Interns pick up the beads from Kazuri, a World Fair Trade Organization-registered factory that employs Kenyan women in need. Abbott said the beads are formed with clay from Mount Kenya. 

“All the beads that we receive are ones that are not up to their standards,” Sullivan said. “They’re chipped or cracked or something, and they would be thrown away, but they donate them to us because we can still sell them because it’s for a charitable purpose.”  

Carolina for Amani beads from 7 to 8 p.m. on Wednesday nights. Committee Co-Chair Emily Rodgers said she enjoys the relaxed and inviting environment these meetings provide. She said the group’s diversity has increased, and this makes the experience more inclusive and enjoyable. 


Members of Carolina for Amani gather at the general body meeting to make bracelets at the Campus Y, Jan. 29, 2020. Carolina for Amani - a social justice orgnaization based out of the Campus Y - is the Chapel Hill branch of The Amani Children's Foundation.

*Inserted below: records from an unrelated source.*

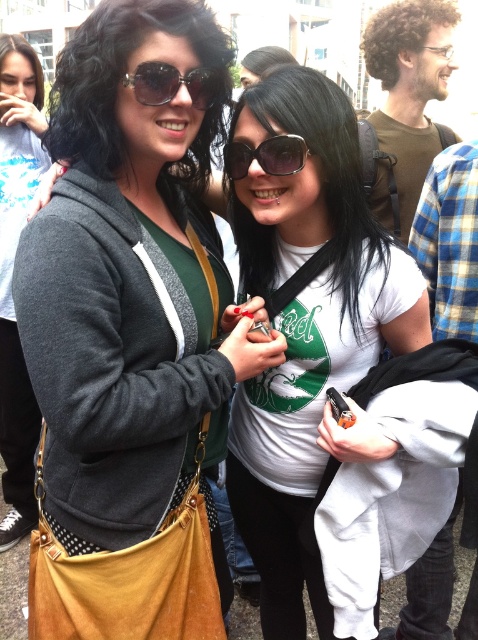
Question: Which point is closer to the camera taking this photo?

Choices:
 (A) (289, 163)
 (B) (79, 506)

Answer: (B)

Question: Does matte black sunglasses at upper left have a smaller size compared to matte black jacket at center?

Choices:
 (A) yes
 (B) no

Answer: (A)

Question: Considering the real-world distances, which object is farthest from the matte black hoodie at center?

Choices:
 (A) matte black jacket at center
 (B) white matte t-shirt at center
 (C) sunglasses at center
 (D) matte black sunglasses at upper center

Answer: (A)

Question: Is white matte t-shirt at center bigger than matte black sunglasses at upper center?

Choices:
 (A) yes
 (B) no

Answer: (A)

Question: Is matte black sunglasses at upper left closer to the viewer compared to sunglasses at center?

Choices:
 (A) no
 (B) yes

Answer: (B)

Question: Among these points, which one is farthest from the camera?

Choices:
 (A) (28, 120)
 (B) (161, 99)
 (C) (265, 243)
 (D) (293, 145)

Answer: (A)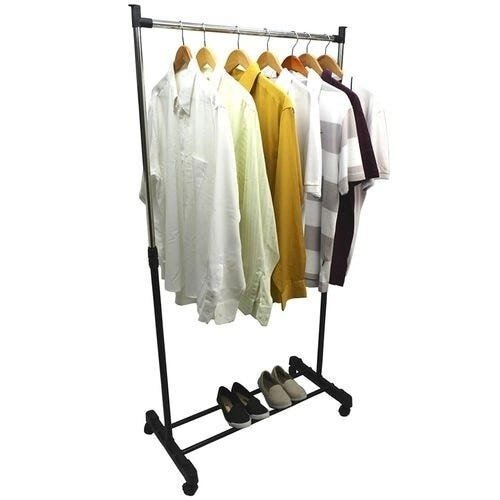
The width and height of the screenshot is (500, 500). Identify the location of shoes on rack. (241, 415), (252, 407), (278, 395), (293, 388).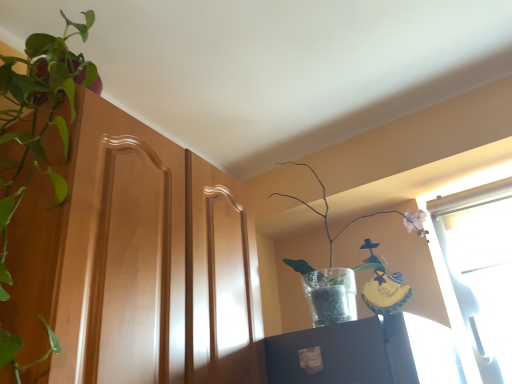
Question: Is translucent glass vase at upper right, the 2th houseplant viewed from the left, surrounding green leafy plant at left, arranged as the 2th houseplant when viewed from the right?

Choices:
 (A) yes
 (B) no

Answer: (B)

Question: Can you confirm if translucent glass vase at upper right, the 2th houseplant viewed from the left, is thinner than green leafy plant at left, arranged as the 2th houseplant when viewed from the right?

Choices:
 (A) yes
 (B) no

Answer: (B)

Question: Is translucent glass vase at upper right, positioned as the first houseplant in right-to-left order, positioned with its back to green leafy plant at left, arranged as the 2th houseplant when viewed from the right?

Choices:
 (A) yes
 (B) no

Answer: (B)

Question: From a real-world perspective, is translucent glass vase at upper right, the 2th houseplant viewed from the left, positioned under green leafy plant at left, the first houseplant positioned from the left, based on gravity?

Choices:
 (A) no
 (B) yes

Answer: (B)

Question: Is translucent glass vase at upper right, positioned as the first houseplant in right-to-left order, next to green leafy plant at left, the first houseplant positioned from the left, and touching it?

Choices:
 (A) yes
 (B) no

Answer: (B)

Question: Based on their sizes in the image, would you say translucent glass vase at upper right, the 2th houseplant viewed from the left, is bigger or smaller than green leafy plant at left, the first houseplant positioned from the left?

Choices:
 (A) big
 (B) small

Answer: (B)

Question: From a real-world perspective, is translucent glass vase at upper right, positioned as the first houseplant in right-to-left order, above or below green leafy plant at left, arranged as the 2th houseplant when viewed from the right?

Choices:
 (A) above
 (B) below

Answer: (B)

Question: Is translucent glass vase at upper right, positioned as the first houseplant in right-to-left order, taller or shorter than green leafy plant at left, the first houseplant positioned from the left?

Choices:
 (A) short
 (B) tall

Answer: (A)

Question: Which is correct: translucent glass vase at upper right, positioned as the first houseplant in right-to-left order, is inside green leafy plant at left, the first houseplant positioned from the left, or outside of it?

Choices:
 (A) inside
 (B) outside

Answer: (B)

Question: In terms of height, does green leafy plant at left, the first houseplant positioned from the left, look taller or shorter compared to translucent glass vase at upper right, the 2th houseplant viewed from the left?

Choices:
 (A) tall
 (B) short

Answer: (A)

Question: From a real-world perspective, is green leafy plant at left, the first houseplant positioned from the left, above or below translucent glass vase at upper right, the 2th houseplant viewed from the left?

Choices:
 (A) above
 (B) below

Answer: (A)

Question: Is green leafy plant at left, the first houseplant positioned from the left, wider or thinner than translucent glass vase at upper right, positioned as the first houseplant in right-to-left order?

Choices:
 (A) thin
 (B) wide

Answer: (A)

Question: Based on their positions, is green leafy plant at left, the first houseplant positioned from the left, located to the left or right of translucent glass vase at upper right, the 2th houseplant viewed from the left?

Choices:
 (A) right
 (B) left

Answer: (B)

Question: In the image, is translucent glass vase at upper right, positioned as the first houseplant in right-to-left order, positioned in front of or behind wooden cabinet at left?

Choices:
 (A) behind
 (B) front

Answer: (A)

Question: Considering the positions of point (x=330, y=240) and point (x=159, y=299), is point (x=330, y=240) closer or farther from the camera than point (x=159, y=299)?

Choices:
 (A) farther
 (B) closer

Answer: (A)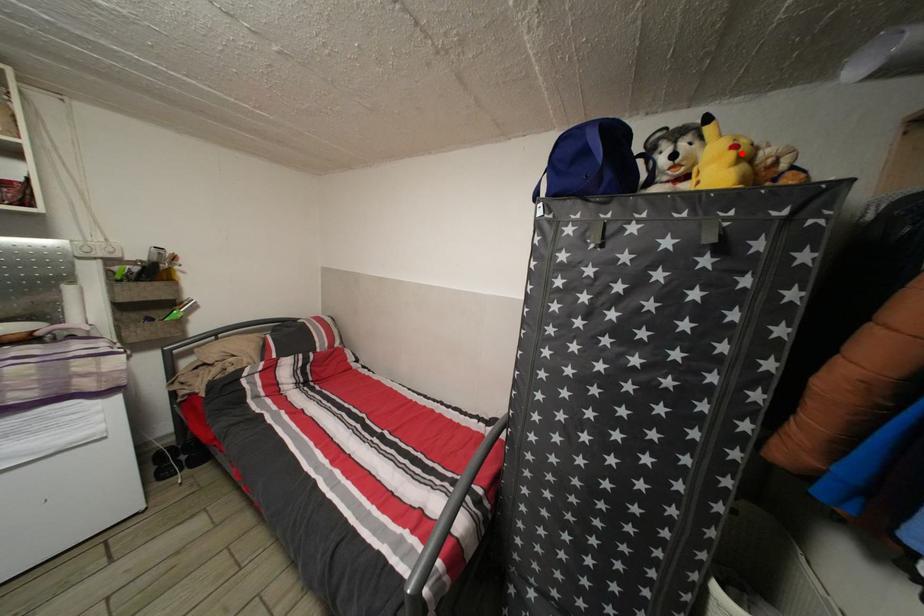
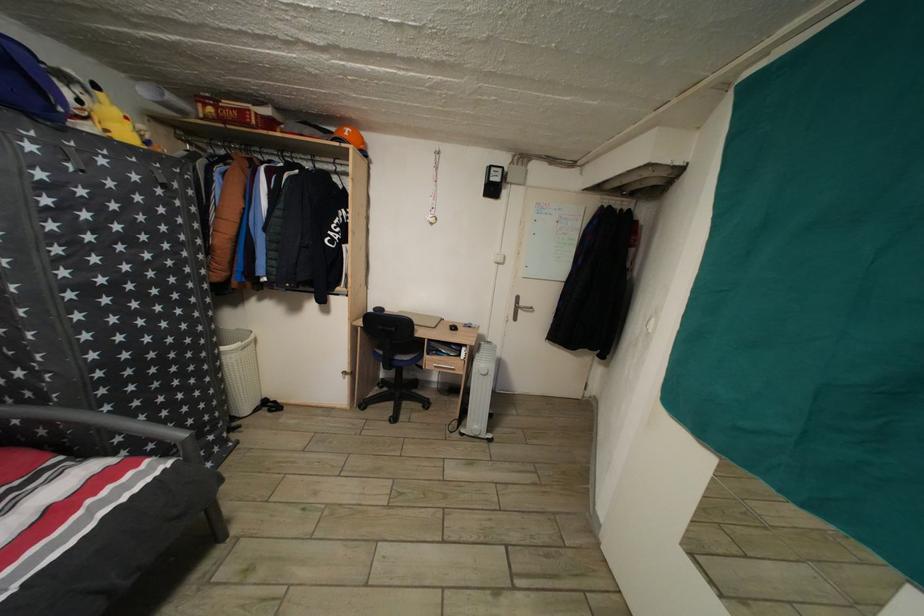
Find the pixel in the second image that matches the highlighted location in the first image.

(134, 124)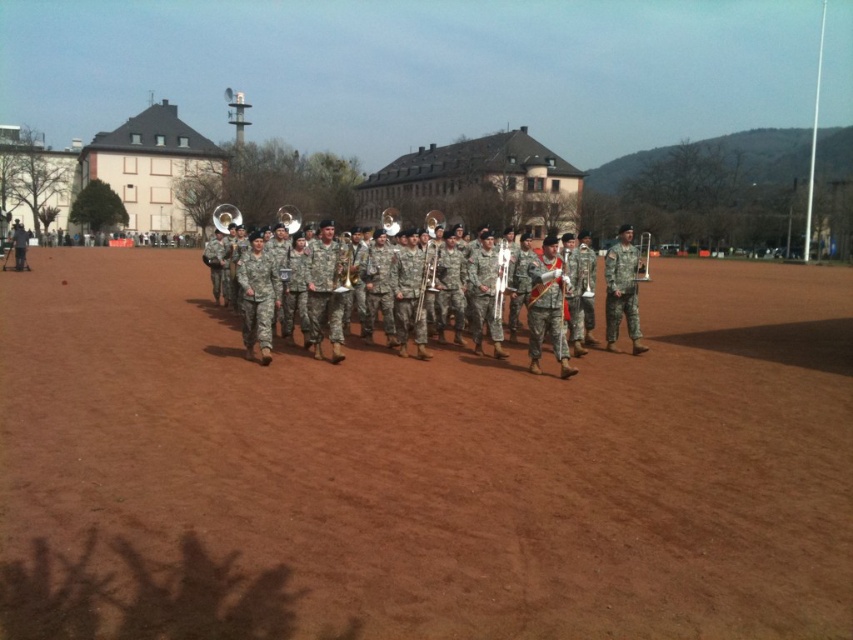
Is camouflage fabric band at center above silver metallic trombone at center?

Correct, camouflage fabric band at center is located above silver metallic trombone at center.

Is camouflage fabric band at center taller than silver metallic trombone at center?

Yes, camouflage fabric band at center is taller than silver metallic trombone at center.

What do you see at coordinates (553, 292) in the screenshot? I see `camouflage fabric band at center` at bounding box center [553, 292].

Find the location of a particular element. This screenshot has height=640, width=853. camouflage fabric band at center is located at coordinates (553, 292).

Between brown dirt field at center and camouflage fabric band at center, which one is positioned lower?

brown dirt field at center is lower down.

Does brown dirt field at center have a greater width compared to camouflage fabric band at center?

No, brown dirt field at center is not wider than camouflage fabric band at center.

Measure the distance between point [238,544] and camera.

Point [238,544] and camera are 13.90 feet apart.

In order to click on brown dirt field at center in this screenshot , I will do `click(421, 470)`.

Can you confirm if brown dirt field at center is positioned above silver metallic trombone at center?

Indeed, brown dirt field at center is positioned over silver metallic trombone at center.

Does brown dirt field at center have a larger size compared to silver metallic trombone at center?

Correct, brown dirt field at center is larger in size than silver metallic trombone at center.

You are a GUI agent. You are given a task and a screenshot of the screen. Output one action in this format:
    pyautogui.click(x=<x>, y=<y>)
    Task: Click on the brown dirt field at center
    This screenshot has width=853, height=640.
    Given the screenshot: What is the action you would take?
    pyautogui.click(x=421, y=470)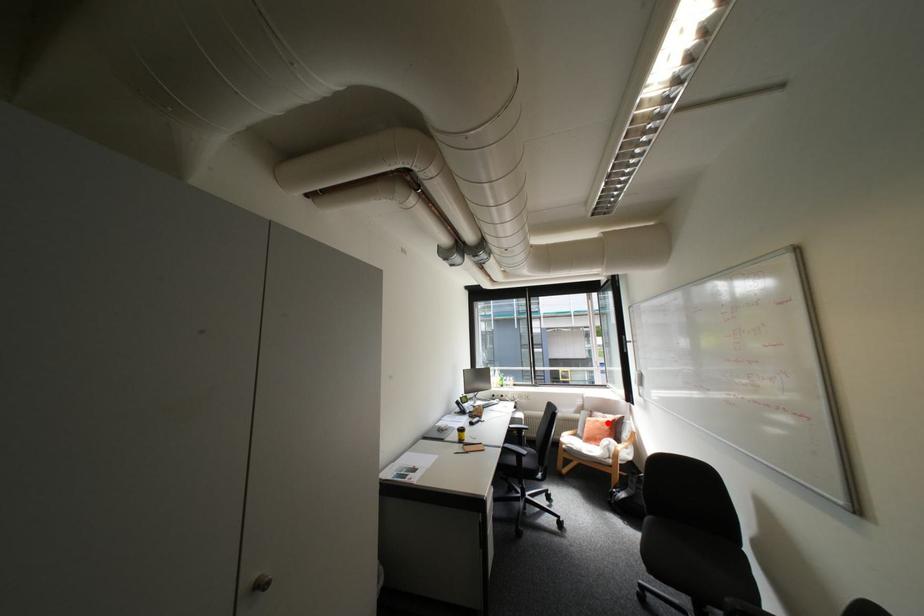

The bracelets are sold once a month in the Pit to raise money for the foundation which funds New Life Home Orphanages in Kenya.

To get the day's news and headlines in your inbox each morning, sign up for our email newsletters.


“We want to be more representative of the people that we’re helping and more representative of the Y itself and the diversity that comes through that,” Rodgers said. 

Rodgers said other goals for the group include more training for the interns and, of course, more sales. She said bead shows generally bring in $600 to $700 each. Stephens says Carolina for Amani contributes $5,000 to $7,000 to the Amani Children’s Foundation annually. 

Carolina for Amani’s next bead show will take place on Feb. 14 in the Pit. As always, the group will sell its handmade jewelry with Kazuri beads, as well as items from the Kenyan marketplace.